(Provided records begins)
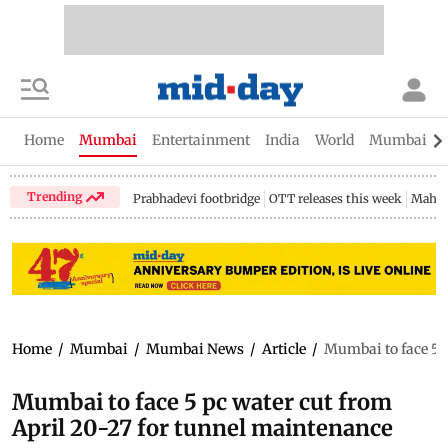
Home
Mumbai
Entertainment
India
World
Mumbai Gu
Trending
Prabhadevi footbridge
OTT releases this week
Mahar
Home
/
Mumbai
/
Mumbai News
/
Article
/
Mumbai to face 5 p
Mumbai to face 5 pc water cut from
April 20-27 for tunnel maintenance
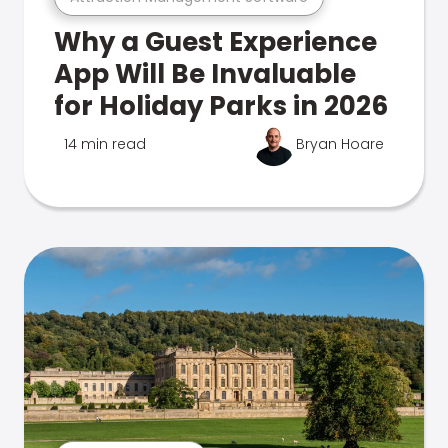
Why a Guest Experience
App Will Be Invaluable
for Holiday Parks in 2026
14 min read
Bryan Hoare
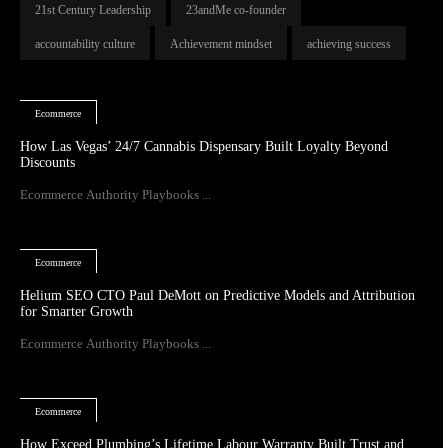
21st Century Leadership
23andMe co-founder
accountability culture
Achievement mindset
achieving success
Ecommerce
How Las Vegas’ 24/7 Cannabis Dispensary Built Loyalty Beyond
Discounts
Ecommerce Authority Playbooks ...
Ecommerce
Helium SEO CTO Paul DeMott on Predictive Models and Attribution
for Smarter Growth
Ecommerce Authority Playbooks ...
Ecommerce
How Exceed Plumbing’s Lifetime Labour Warranty Built Trust and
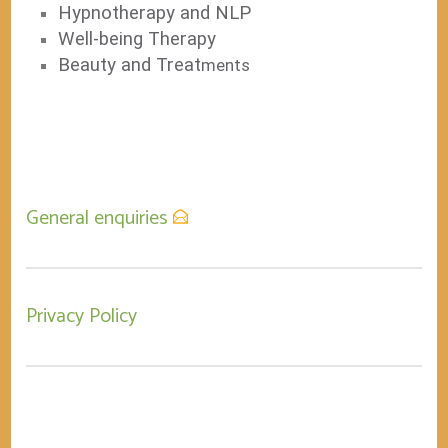
Hypnotherapy and NLP
Well-being Therapy
Beauty and Treat
ments
General enquiries
Privacy Policy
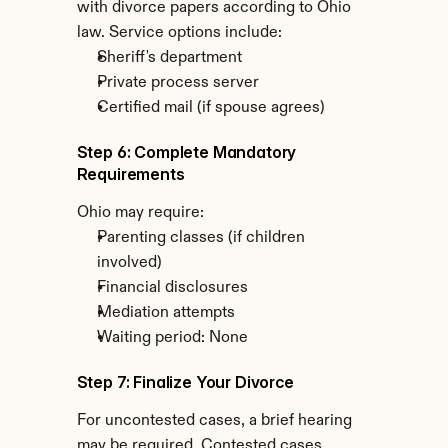
with divorce papers according to Ohio 
law. Service options include:
Sheriff's department
Private process server
Certified mail (if spouse agrees)
Step 6: Complete Mandatory 
Requirements
Ohio may require:
Parenting classes (if children 
involved)
Financial disclosures
Mediation attempts
Waiting period: None
Step 7: Finalize Your Divorce
For uncontested cases, a brief hearing 
may be required. Contested cases 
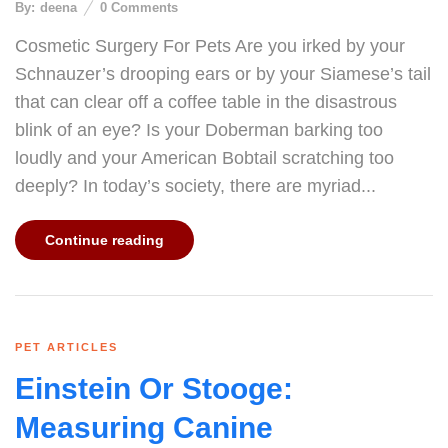
By:
deena
0
Comments
Cosmetic Surgery For Pets Are you irked by your
Schnauzer’s drooping ears or by your Siamese’s tail
that can clear off a coffee table in the disastrous
blink of an eye? Is your Doberman barking too
loudly and your American Bobtail scratching too
deeply? In today’s society, there are myriad...
Continue reading
PET ARTICLES
Einstein Or Stooge:
Measuring Canine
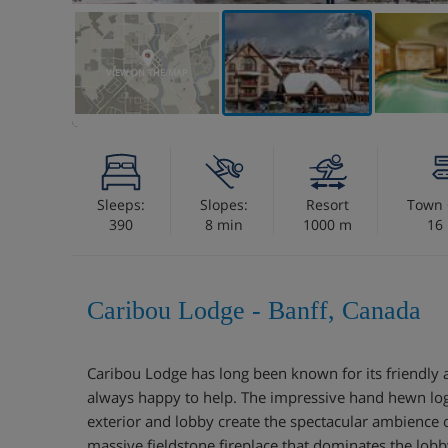
VIEW ON THE MAP
Sleeps:
Slopes:
Resort
Town 
390
8 min
1000 m
16
Caribou Lodge - Banff, Canada
Caribou Lodge has long been known for its friendly 
always happy to help. The impressive hand hewn logs
exterior and lobby create the spectacular ambience 
massive fieldstone fireplace that dominates the lobby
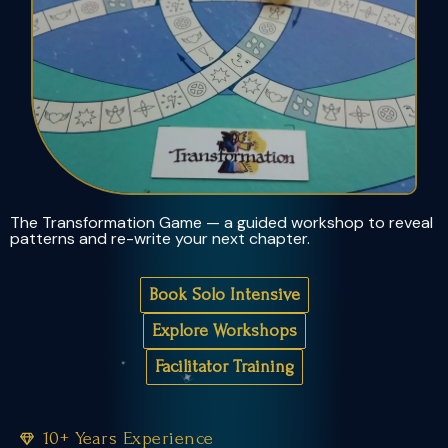
The Transformation Game — a guided workshop to reveal
patterns and re-write your next chapter.
Book Solo Intensive
Explore Workshops
Facilitator Training
10+ Years Experience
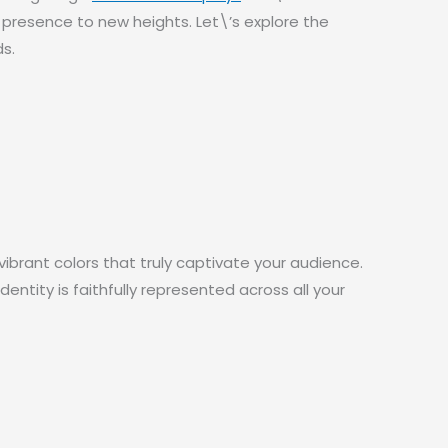
s presence to new heights. Let\’s explore the
s.
ibrant colors that truly captivate your audience.
ntity is faithfully represented across all your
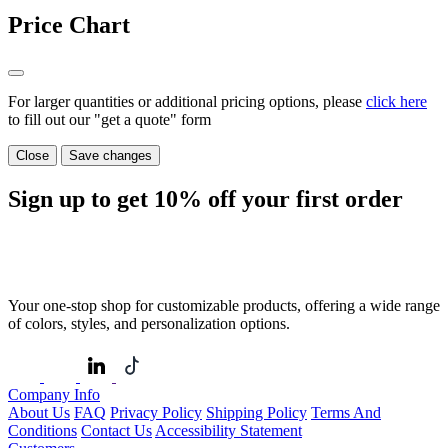
Price Chart
For larger quantities or additional pricing options, please
click here
to fill out our "get a quote" form
Close
Save changes
Sign up to get
10%
off your first order
Your one-stop shop for customizable products, offering a wide range
of colors, styles, and personalization options.
Company Info
About Us
FAQ
Privacy Policy
Shipping Policy
Terms And
Conditions
Contact Us
Accessibility Statement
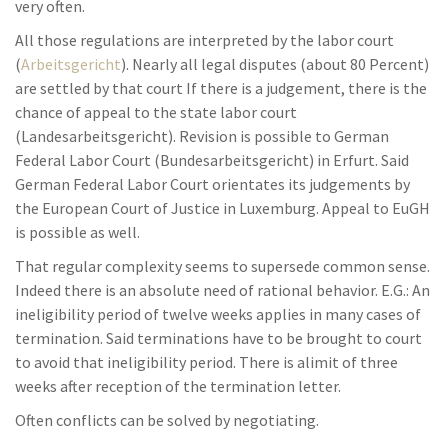
very often.
All those regulations are interpreted by the labor court
(
Arbeitsgericht
). Nearly all legal disputes (about 80 Percent)
are settled by that court If there is a judgement, there is the
chance of appeal to the state labor court
(Landesarbeitsgericht). Revision is possible to German
Federal Labor Court (Bundesarbeitsgericht) in Erfurt. Said
German Federal Labor Court orientates its judgements by
the European Court of Justice in Luxemburg. Appeal to EuGH
is possible as well.
That regular complexity seems to supersede common sense.
Indeed there is an absolute need of rational behavior. E.G.: An
ineligibility period of twelve weeks applies in many cases of
termination. Said terminations have to be brought to court
to avoid that ineligibility period. There is alimit of three
weeks after reception of the termination letter.
Often conflicts can be solved by negotiating.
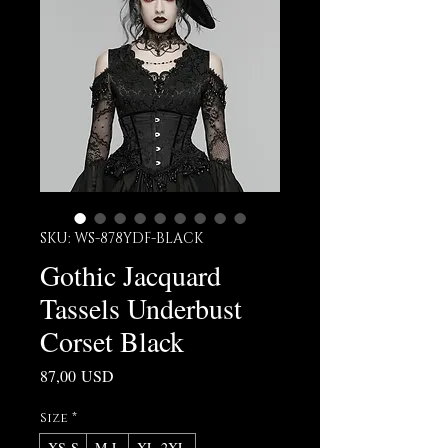
SKU: WS-878YDF-BLACK
Gothic Jacquard
Tassels Underbust
Corset Black
Prezzo
87,00 USD
Size
*
XS-S
M-L
XL-2XL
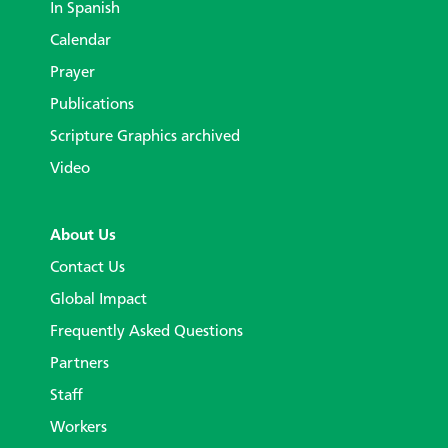
In Spanish
Calendar
Prayer
Publications
Scripture Graphics archived
Video
About Us
Contact Us
Global Impact
Frequently Asked Questions
Partners
Staff
Workers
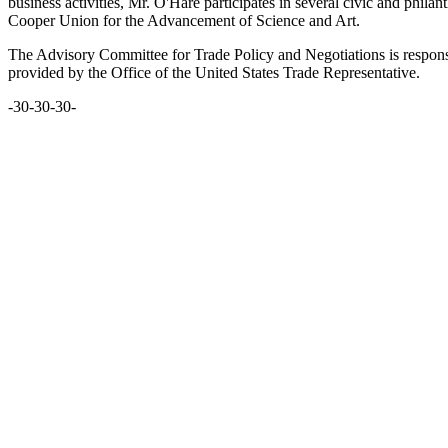
business activities, Mr. O'Hare participates in several civic and phi
Cooper Union for the Advancement of Science and Art.
The Advisory Committee for Trade Policy and Negotiations is responsib
provided by the Office of the United States Trade Representative.
-30-30-30-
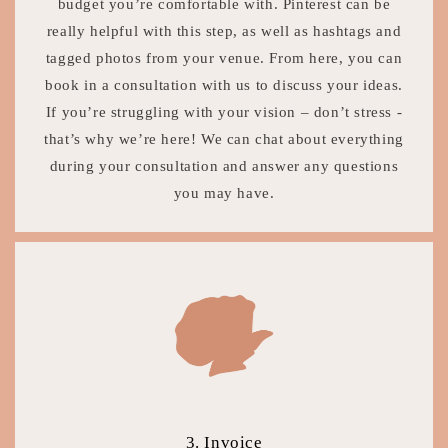
budget you’re comfortable with. Pinterest can be
really helpful with this step, as well as hashtags and
tagged photos from your venue. From here, you can
book in a consultation with us to discuss your ideas.
If you’re struggling with your vision – don’t stress -
that’s why we’re here! We can chat about everything
during your consultation and answer any questions
you may have.
3. Invoice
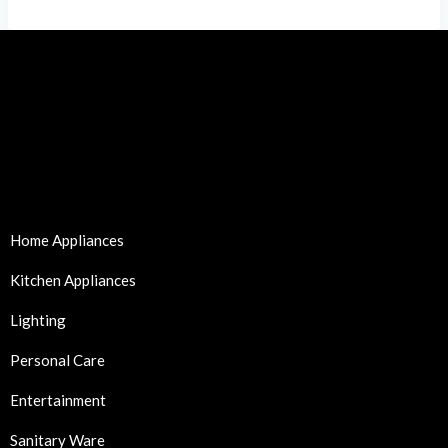
Home Appliances
Kitchen Appliances
Lighting
Personal Care
Entertainment
Sanitary Ware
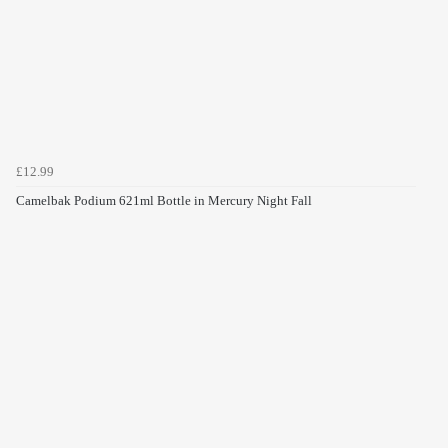
£12.99
Camelbak Podium 621ml Bottle in Mercury Night Fall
(Provided records ends)
About this task: Please output every line of text from all the entries above as a Markdown table with the columns Row and Line. Number the rows in order, skip blank lines, and leave the pictures out.

Answer box:
| Row | Line |
|---|---|
| 1 | Home |
| 2 | Mumbai |
| 3 | Entertainment |
| 4 | India |
| 5 | World |
| 6 | Mumbai Gu |
| 7 | Trending |
| 8 | Prabhadevi footbridge |
| 9 | OTT releases this week |
| 10 | Mahar |
| 11 | Home |
| 12 | / |
| 13 | Mumbai |
| 14 | / |
| 15 | Mumbai News |
| 16 | / |
| 17 | Article |
| 18 | / |
| 19 | Mumbai to face 5 p |
| 20 | Mumbai to face 5 pc water cut from |
| 21 | April 20-27 for tunnel maintenance |
| 22 | Why a Guest Experience |
| 23 | App Will Be Invaluable |
| 24 | for Holiday Parks in 2026 |
| 25 | 14 min read |
| 26 | Bryan Hoare |
| 27 | 21st Century Leadership |
| 28 | 23andMe co-founder |
| 29 | accountability culture |
| 30 | Achievement mindset |
| 31 | achieving success |
| 32 | Ecommerce |
| 33 | How Las Vegas’ 24/7 Cannabis Dispensary Built Loyalty Beyond |
| 34 | Discounts |
| 35 | Ecommerce Authority Playbooks ... |
| 36 | Ecommerce |
| 37 | Helium SEO CTO Paul DeMott on Predictive Models and Attribution |
| 38 | for Smarter Growth |
| 39 | Ecommerce Authority Playbooks ... |
| 40 | Ecommerce |
| 41 | How Exceed Plumbing’s Lifetime Labour Warranty Built Trust and |
| 42 | Hypnotherapy and NLP |
| 43 | Well-being Therapy |
| 44 | Beauty and Treat |
| 45 | ments |
| 46 | General enquiries |
| 47 | Privacy Policy |
| 48 | with divorce papers according to Ohio  |
| 49 | law. Service options include: |
| 50 | Sheriff's department |
| 51 | Private process server |
| 52 | Certified mail (if spouse agrees) |
| 53 | Step 6: Complete Mandatory  |
| 54 | Requirements |
| 55 | Ohio may require: |
| 56 | Parenting classes (if children  |
| 57 | involved) |
| 58 | Financial disclosures |
| 59 | Mediation attempts |
| 60 | Waiting period: None |
| 61 | Step 7: Finalize Your Divorce |
| 62 | For uncontested cases, a brief hearing  |
| 63 | may be required. Contested cases  |
| 64 | By: |
| 65 | deena |
| 66 | 0 |
| 67 | Comments |
| 68 | Cosmetic Surgery For Pets Are you irked by your |
| 69 | Schnauzer’s drooping ears or by your Siamese’s tail |
| 70 | that can clear off a coffee table in the disastrous |
| 71 | blink of an eye? Is your Doberman barking too |
| 72 | loudly and your American Bobtail scratching too |
| 73 | deeply? In today’s society, there are myriad... |
| 74 | Continue reading |
| 75 | PET ARTICLES |
| 76 | Einstein Or Stooge: |
| 77 | Measuring Canine |
| 78 | VIEW ON THE MAP |
| 79 | Sleeps: |
| 80 | Slopes: |
| 81 | Resort |
| 82 | Town  |
| 83 | 390 |
| 84 | 8 min |
| 85 | 1000 m |
| 86 | 16 |
| 87 | Caribou Lodge - Banff, Canada |
| 88 | Caribou Lodge has long been known for its friendly  |
| 89 | always happy to help. The impressive hand hewn logs |
| 90 | exterior and lobby create the spectacular ambience  |
| 91 | massive fieldstone fireplace that dominates the lobby |
| 92 | The Transformation Game — a guided workshop to reveal |
| 93 | patterns and re-write your next chapter. |
| 94 | Book Solo Intensive |
| 95 | Explore Workshops |
| 96 | Facilitator Training |
| 97 | 10+ Years Experience |
| 98 | s presence to new heights. Let\’s explore the |
| 99 | s. |
| 100 | ibrant colors that truly captivate your audience. |
| 101 | ntity is faithfully represented across all your |
| 102 | Price Chart |
| 103 | For larger quantities or additional pricing options, please |
| 104 | click here |
| 105 | to fill out our "get a quote" form |
| 106 | Close |
| 107 | Save changes |
| 108 | Sign up to get |
| 109 | 10% |
| 110 | off your first order |
| 111 | Your one-stop shop for customizable products, offering a wide range |
| 112 | of colors, styles, and personalization options. |
| 113 | Company Info |
| 114 | About Us |
| 115 | FAQ |
| 116 | Privacy Policy |
| 117 | Shipping Policy |
| 118 | Terms And |
| 119 | Conditions |
| 120 | Contact Us |
| 121 | Accessibility Statement |
| 122 | very often. |
| 123 | All those regulations are interpreted by the labor court |
| 124 | ( |
| 125 | Arbeitsgericht |
| 126 | ). Nearly all legal disputes (about 80 Percent) |
| 127 | are settled by that court If there is a judgement, there is the |
| 128 | chance of appeal to the state labor court |
| 129 | (Landesarbeitsgericht). Revision is possible to German |
| 130 | Federal Labor Court (Bundesarbeitsgericht) in Erfurt. Said |
| 131 | German Federal Labor Court orientates its judgements by |
| 132 | the European Court of Justice in Luxemburg. Appeal to EuGH |
| 133 | is possible as well. |
| 134 | That regular complexity seems to supersede common sense. |
| 135 | Indeed there is an absolute need of rational behavior. E.G.: An |
| 136 | ineligibility period of twelve weeks applies in many cases of |
| 137 | termination. Said terminations have to be brought to court |
| 138 | to avoid that ineligibility period. There is alimit of three |
| 139 | weeks after reception of the termination letter. |
| 140 | Often conflicts can be solved by negotiating. |
| 141 | SKU: WS-878YDF-BLACK |
| 142 | Gothic Jacquard |
| 143 | Tassels Underbust |
| 144 | Corset Black |
| 145 | Prezzo |
| 146 | 87,00 USD |
| 147 | Size |
| 148 | * |
| 149 | XS-S |
| 150 | M-L |
| 151 | XL-2XL |
| 152 | In Spanish |
| 153 | Calendar |
| 154 | Prayer |
| 155 | Publications |
| 156 | Scripture Graphics archived |
| 157 | Video |
| 158 | About Us |
| 159 | Contact Us |
| 160 | Global Impact |
| 161 | Frequently Asked Questions |
| 162 | Partners |
| 163 | Staff |
| 164 | Workers |
| 165 | business activities, Mr. O'Hare participates in several civic and phi |
| 166 | Cooper Union for the Advancement of Science and Art. |
| 167 | The Advisory Committee for Trade Policy and Negotiations is responsib |
| 168 | provided by the Office of the United States Trade Representative. |
| 169 | -30-30-30- |
| 170 | budget you’re comfortable with. Pinterest can be |
| 171 | really helpful with this step, as well as hashtags and |
| 172 | tagged photos from your venue. From here, you can |
| 173 | book in a consultation with us to discuss your ideas. |
| 174 | If you’re struggling with your vision – don’t stress - |
| 175 | that’s why we’re here! We can chat about everything |
| 176 | during your consultation and answer any questions |
| 177 | you may have. |
| 178 | 3. Invoice |
| 179 | Home Appliances |
| 180 | Kitchen Appliances |
| 181 | Lighting |
| 182 | Personal Care |
| 183 | Entertainment |
| 184 | Sanitary Ware |
| 185 | £12.99 |
| 186 | Camelbak Podium 621ml Bottle in Mercury Night Fall |